[Records from a data collection]
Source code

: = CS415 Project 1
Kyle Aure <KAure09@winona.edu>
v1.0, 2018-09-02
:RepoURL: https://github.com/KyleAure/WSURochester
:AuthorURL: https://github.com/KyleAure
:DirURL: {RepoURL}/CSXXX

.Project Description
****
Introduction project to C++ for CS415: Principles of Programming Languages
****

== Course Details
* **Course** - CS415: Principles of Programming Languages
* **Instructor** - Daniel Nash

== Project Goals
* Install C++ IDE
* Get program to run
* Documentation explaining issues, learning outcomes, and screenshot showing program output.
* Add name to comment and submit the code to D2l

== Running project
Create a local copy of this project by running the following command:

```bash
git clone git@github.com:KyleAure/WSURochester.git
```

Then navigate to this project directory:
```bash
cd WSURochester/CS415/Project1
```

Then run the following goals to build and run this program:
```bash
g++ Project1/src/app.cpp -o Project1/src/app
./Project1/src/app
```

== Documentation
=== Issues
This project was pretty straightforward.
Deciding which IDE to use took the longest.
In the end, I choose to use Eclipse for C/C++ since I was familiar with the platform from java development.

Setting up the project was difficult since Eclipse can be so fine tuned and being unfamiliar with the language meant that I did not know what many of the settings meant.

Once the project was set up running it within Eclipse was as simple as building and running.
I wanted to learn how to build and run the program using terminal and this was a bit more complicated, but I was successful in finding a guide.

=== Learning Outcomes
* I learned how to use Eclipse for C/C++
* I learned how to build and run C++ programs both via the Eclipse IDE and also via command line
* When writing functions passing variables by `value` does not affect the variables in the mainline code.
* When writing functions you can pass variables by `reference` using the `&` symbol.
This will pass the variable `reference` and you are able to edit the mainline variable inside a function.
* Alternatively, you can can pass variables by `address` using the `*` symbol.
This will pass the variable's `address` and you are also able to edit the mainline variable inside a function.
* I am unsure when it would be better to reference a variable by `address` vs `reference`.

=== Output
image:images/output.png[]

WHAT TO DO:
How many of the lines above include the string "Principles"? Reply with the number by itself.

RESPONSE:
2